* **Task statement**
Copy the records below character for character, leaving out the pictures.

* **Exercise data**

======

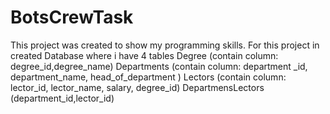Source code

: # BotsCrewTask
This project was created to show my programming  skills.
For this project in created Database where i have 4 tables 
Degree (contain column: degree_id,degree_name)
Departments (contain column: department _id, department_name, head_of_department )
Lectors (contain column: lector_id, lector_name, salary, degree_id)
DepartmensLectors (department_id,lector_id)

======

* **Task response**
Source code

: # BotsCrewTask
This project was created to show my programming  skills.
For this project in created Database where i have 4 tables 
Degree (contain column: degree_id,degree_name)
Departments (contain column: department _id, department_name, head_of_department )
Lectors (contain column: lector_id, lector_name, salary, degree_id)
DepartmensLectors (department_id,lector_id)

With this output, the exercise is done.